## Excerpted passage
--------------------------------------------------

Conditional trailing space deletion in R

145 Views Asked by At

I am trying to make a variable called "combo". I want the county in all lowercase, including a space if there is one between two words, and NO SPACE between the county name and state abbreviation.

So far I have this:

county <- c("Abbeville County", "Aleutians West Census Area",
           "Cerro Gordo County", "Lonoke County")
state <- c("West Virginia", "Wisconsin", "Wyoming", "Alabama")

trialdat <- data.frame(county, state)
trialdat$state <- sapply(trialdat$state, tolower)
# deal with trailing spaces 
trim.trailing <- function (x) sub("\\s+$", "", x)
trialdat$state2 <- as.factor(trim.trailing(as.factor(trialdat$state)))
trialdat$StateAbbrev <- stateFromLower(trialdat$state2)
trialdat$county2 <-     as.factor(trim.trailing(as.factor(trialdat$county)))
# make combo variable
trialdat = mutate(trialdat, combo=paste(tolower(gsub("County", "",county2)),
            StateAbbrev, sep=""))

--------------------------------------------------

## Raw data
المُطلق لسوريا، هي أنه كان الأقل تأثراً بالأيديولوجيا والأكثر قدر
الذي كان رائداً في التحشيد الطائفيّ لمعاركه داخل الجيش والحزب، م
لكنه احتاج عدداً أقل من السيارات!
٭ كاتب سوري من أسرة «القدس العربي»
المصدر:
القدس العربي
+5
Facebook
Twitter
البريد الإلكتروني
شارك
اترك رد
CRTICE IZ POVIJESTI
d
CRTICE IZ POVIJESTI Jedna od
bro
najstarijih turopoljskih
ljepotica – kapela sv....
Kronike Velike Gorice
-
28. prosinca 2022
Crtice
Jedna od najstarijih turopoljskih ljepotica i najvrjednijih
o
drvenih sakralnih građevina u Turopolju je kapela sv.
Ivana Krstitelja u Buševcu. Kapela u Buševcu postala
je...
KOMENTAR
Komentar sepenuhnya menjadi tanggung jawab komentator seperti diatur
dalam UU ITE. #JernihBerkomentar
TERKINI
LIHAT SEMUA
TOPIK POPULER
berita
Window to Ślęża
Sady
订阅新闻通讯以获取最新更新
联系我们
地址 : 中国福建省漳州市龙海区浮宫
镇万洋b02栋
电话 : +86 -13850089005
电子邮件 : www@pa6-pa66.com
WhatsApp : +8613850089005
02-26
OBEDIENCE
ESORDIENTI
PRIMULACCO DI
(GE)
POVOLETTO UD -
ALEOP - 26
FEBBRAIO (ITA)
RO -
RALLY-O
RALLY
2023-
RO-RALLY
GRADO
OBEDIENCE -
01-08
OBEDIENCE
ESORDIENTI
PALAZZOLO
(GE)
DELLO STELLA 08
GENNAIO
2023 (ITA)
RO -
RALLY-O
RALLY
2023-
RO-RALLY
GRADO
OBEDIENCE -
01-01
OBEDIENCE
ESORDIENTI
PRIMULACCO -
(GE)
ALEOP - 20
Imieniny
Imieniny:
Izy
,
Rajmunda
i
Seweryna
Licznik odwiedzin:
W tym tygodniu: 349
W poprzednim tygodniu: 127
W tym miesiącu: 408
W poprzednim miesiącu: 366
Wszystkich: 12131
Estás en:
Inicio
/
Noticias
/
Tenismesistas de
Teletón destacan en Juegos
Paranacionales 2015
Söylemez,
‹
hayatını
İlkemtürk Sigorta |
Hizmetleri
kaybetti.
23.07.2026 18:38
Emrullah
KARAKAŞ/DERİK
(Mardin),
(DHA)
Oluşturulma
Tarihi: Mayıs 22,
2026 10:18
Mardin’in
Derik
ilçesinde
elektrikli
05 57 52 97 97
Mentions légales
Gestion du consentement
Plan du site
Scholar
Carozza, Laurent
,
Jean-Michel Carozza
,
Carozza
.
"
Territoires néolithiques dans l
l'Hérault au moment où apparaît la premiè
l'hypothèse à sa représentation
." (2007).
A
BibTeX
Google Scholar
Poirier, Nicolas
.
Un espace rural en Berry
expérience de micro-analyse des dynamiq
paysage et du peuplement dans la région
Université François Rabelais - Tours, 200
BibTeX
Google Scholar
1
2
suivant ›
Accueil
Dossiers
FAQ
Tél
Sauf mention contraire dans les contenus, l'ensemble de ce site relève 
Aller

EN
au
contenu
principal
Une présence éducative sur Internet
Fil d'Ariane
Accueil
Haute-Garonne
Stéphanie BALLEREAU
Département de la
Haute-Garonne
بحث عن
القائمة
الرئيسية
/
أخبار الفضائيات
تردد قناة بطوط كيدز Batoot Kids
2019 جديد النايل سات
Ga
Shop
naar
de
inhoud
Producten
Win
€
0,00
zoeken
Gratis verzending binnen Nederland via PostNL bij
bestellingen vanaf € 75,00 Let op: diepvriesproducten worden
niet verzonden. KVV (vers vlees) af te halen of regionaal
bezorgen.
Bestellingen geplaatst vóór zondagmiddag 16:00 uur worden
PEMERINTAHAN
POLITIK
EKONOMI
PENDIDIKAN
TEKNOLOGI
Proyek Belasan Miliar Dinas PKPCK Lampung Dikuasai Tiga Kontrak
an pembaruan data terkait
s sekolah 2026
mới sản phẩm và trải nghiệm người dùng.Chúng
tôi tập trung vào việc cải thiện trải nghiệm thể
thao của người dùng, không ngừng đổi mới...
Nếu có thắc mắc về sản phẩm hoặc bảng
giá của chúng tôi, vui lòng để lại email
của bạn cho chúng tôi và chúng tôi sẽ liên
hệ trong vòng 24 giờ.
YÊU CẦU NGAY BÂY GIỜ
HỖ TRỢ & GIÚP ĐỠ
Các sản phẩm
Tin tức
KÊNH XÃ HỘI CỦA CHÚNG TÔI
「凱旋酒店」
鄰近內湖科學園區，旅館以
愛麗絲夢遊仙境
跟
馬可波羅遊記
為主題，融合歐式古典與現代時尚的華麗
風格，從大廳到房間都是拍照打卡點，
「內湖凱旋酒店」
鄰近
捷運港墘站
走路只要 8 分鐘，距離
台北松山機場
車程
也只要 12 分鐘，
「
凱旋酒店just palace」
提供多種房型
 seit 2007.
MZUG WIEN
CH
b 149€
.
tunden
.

--------------------------------------------------

## Using the information
[a] Copy the R question on conditional trailing space deletion in full, word for word.
[b] Turn the stretch of the records from the start through the line that contains "电话 : +86 -13850089005" into a numbered list, leaving out any blank lines.

## Solutions
[a]
Conditional trailing space deletion in R

145 Views Asked by At

I am trying to make a variable called "combo". I want the county in all lowercase, including a space if there is one between two words, and NO SPACE between the county name and state abbreviation.

So far I have this:

county <- c("Abbeville County", "Aleutians West Census Area",
           "Cerro Gordo County", "Lonoke County")
state <- c("West Virginia", "Wisconsin", "Wyoming", "Alabama")

trialdat <- data.frame(county, state)
trialdat$state <- sapply(trialdat$state, tolower)
# deal with trailing spaces 
trim.trailing <- function (x) sub("\\s+$", "", x)
trialdat$state2 <- as.factor(trim.trailing(as.factor(trialdat$state)))
trialdat$StateAbbrev <- stateFromLower(trialdat$state2)
trialdat$county2 <-     as.factor(trim.trailing(as.factor(trialdat$county)))
# make combo variable
trialdat = mutate(trialdat, combo=paste(tolower(gsub("County", "",county2)),
            StateAbbrev, sep=""))

[b]
1. المُطلق لسوريا، هي أنه كان الأقل تأثراً بالأيديولوجيا والأكثر قدر
2. الذي كان رائداً في التحشيد الطائفيّ لمعاركه داخل الجيش والحزب، م
3. لكنه احتاج عدداً أقل من السيارات!
4. ٭ كاتب سوري من أسرة «القدس العربي»
5. المصدر:
6. القدس العربي
7. +5
8. Facebook
9. Twitter
10. البريد الإلكتروني
11. شارك
12. اترك رد
13. CRTICE IZ POVIJESTI
14. d
15. CRTICE IZ POVIJESTI Jedna od
16. bro
17. najstarijih turopoljskih
18. ljepotica – kapela sv....
19. Kronike Velike Gorice
20. -
21. 28. prosinca 2022
22. Crtice
23. Jedna od najstarijih turopoljskih ljepotica i najvrjednijih
24. o
25. drvenih sakralnih građevina u Turopolju je kapela sv.
26. Ivana Krstitelja u Buševcu. Kapela u Buševcu postala
27. je...
28. KOMENTAR
29. Komentar sepenuhnya menjadi tanggung jawab komentator seperti diatur
30. dalam UU ITE. #JernihBerkomentar
31. TERKINI
32. LIHAT SEMUA
33. TOPIK POPULER
34. berita
35. Window to Ślęża
36. Sady
37. 订阅新闻通讯以获取最新更新
38. 联系我们
39. 地址 : 中国福建省漳州市龙海区浮宫
40. 镇万洋b02栋
41. 电话 : +86 -13850089005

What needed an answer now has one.